Over the summer, Wilson was a full-time beauty intern at Good Housekeeping, a national publication where her job consisted of organizing the beauty closet, sorting mail and separating any beauty product deliveries. A big part of her job, she said, was collecting press releases for new products that editors might want to use in upcoming issues.
From there, Wilson said, it was her responsibility to correspond with the producers of those products. She would reach out to them to express Good Housekeeping’s interest in featuring their product and ask for more information.
The beauty department at Good Housekeeping was small, she said, so she got to work with everyone very closely.
“I had as much responsibility as they could give me without calling me an assistant,” Wilson said. “So, I had more responsibility than I ever thought. It was great and I got a lot of experience with that.”
But, Wilson’s favorite part of the internship was attending events for new products and seeing the beginnings of new trends before they become popular.
“You get to go and network and meet people from huge brands of makeup that you use every day,” She said. “And you’re like ‘Wow. These people have created this and have done everything from designing the basic product, to package design, to coming up with tutorials on how to use it.’”
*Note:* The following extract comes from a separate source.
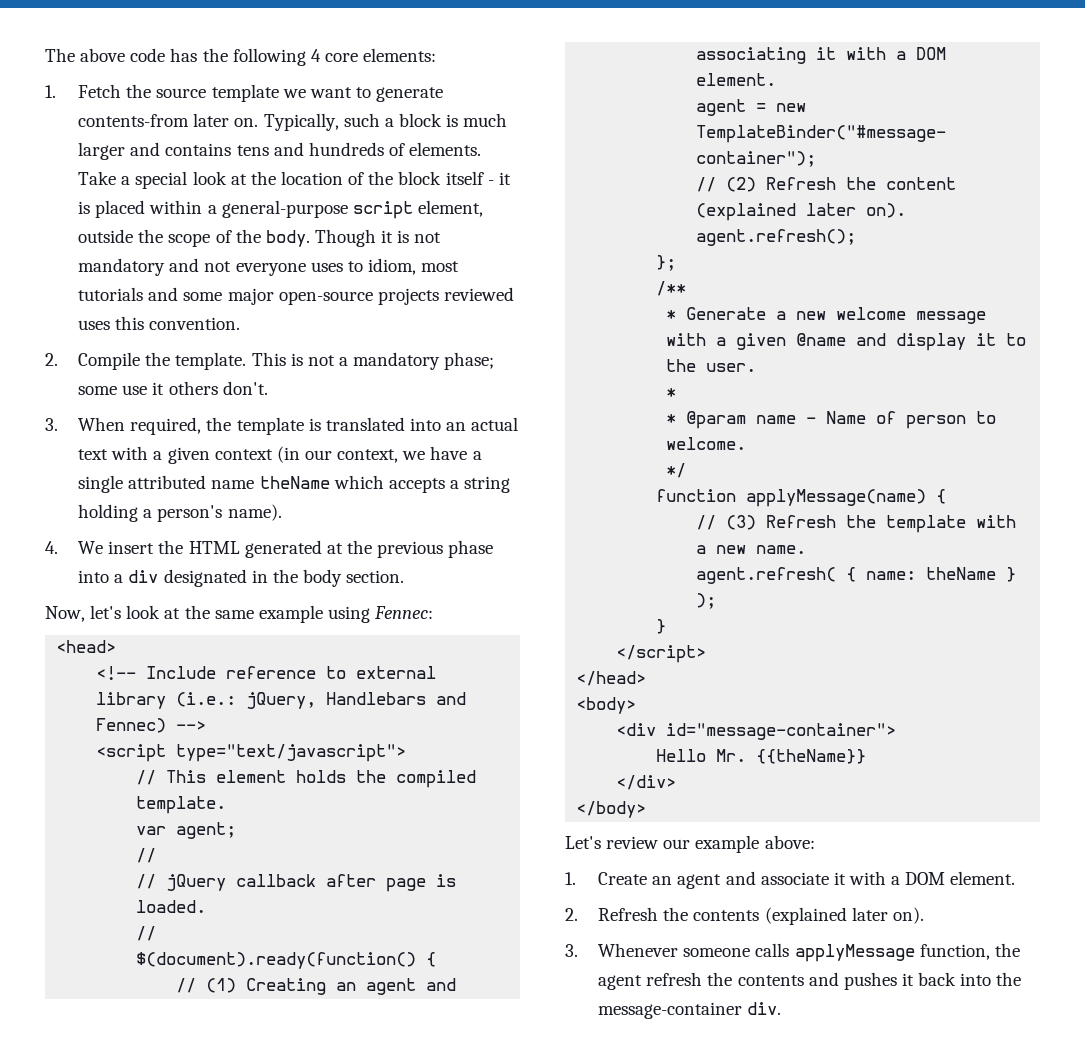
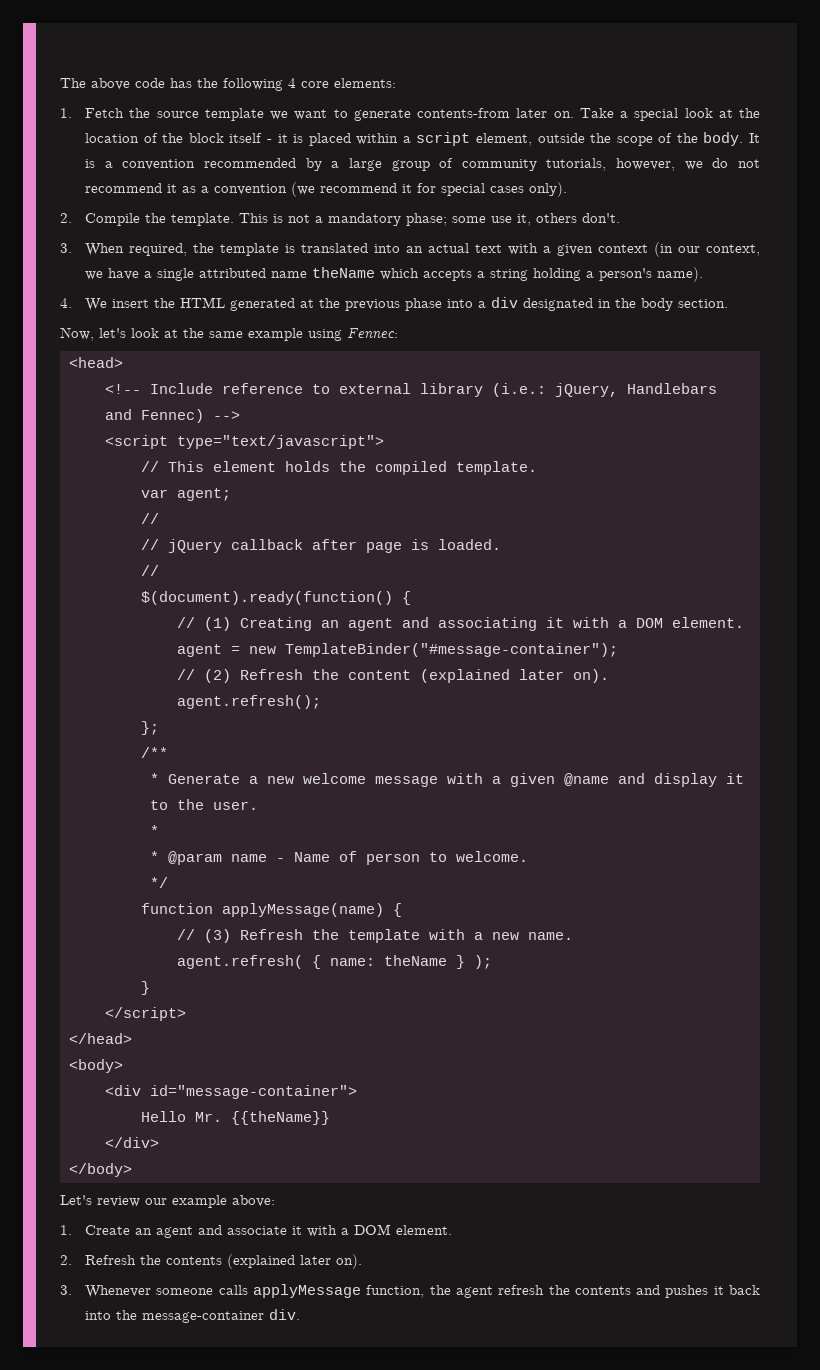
[263,113,508,131] [78,142,482,160] Typically, such a block is much larger and contains tens and hundreds of elements. -> (574, 114) none
[221,200,348,218] general-purpose -> (411, 139) none
[314,229,442,247] [78,258,460,276] [78,287,514,305] [78,316,241,330] Though it is not mandatory and not everyone uses to idiom, most tutorials and some major open-source projects reviewed uses this convention. -> [749,133,760,143] [85,158,760,171] [85,182,568,197] It is a convention recommended by a large group of community tutorials, however, we do not recommend it as a convention (we recommend it for special cases only).
[152,382,165,395] it -> [517,214,532,226] it,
Senior marketing major Josh Cullen has found an internship that will save all of his fellow students from struggling to find work after graduation. Cullen is the marketing and social media intern for University Recruiters.
Cullen said that the company works to connect young graduates who haven’t been able to find work with employers who are looking to hire.
“We have a couple finance companies, sales jobs, mortgage companies and all kinds of things,” Cullen said. “We basically source and call these people, and they come in and we give them work.”
Cullen started working for University Recruiters earlier this semester, and although he may be new, he is already heavily integrated with the company. His boss put him in charge of a $20,000 event called “Kick Start Your Career: A Night with Justin Tucker.”
“Basically I have to promote it to Towson students or any student, preferably juniors and seniors, because there are going to be top CEOs from some of the major companies across the country,” Cullen said. “So I have to promote it on all of the social media and really get the word out. I’ve been emailing people constantly.”
The event will be held in the SECU Arena on Nov. 2 at 6:30 pm, and Ravens kicker Justin Tucker will be the keynote speaker.
“He is coming and he is giving a speech on his experience, because he is an NFL kicker, and you can make a living off of that but you also have to have side things,” Cullen said.
The event also offers students an exclusive opportunity to mingle with major CEOs looking to hire graduates.
“We also have all of these great CEOs that are hiring kids,” Cullen said. “Last year we got 20 hires, which was pretty cool.”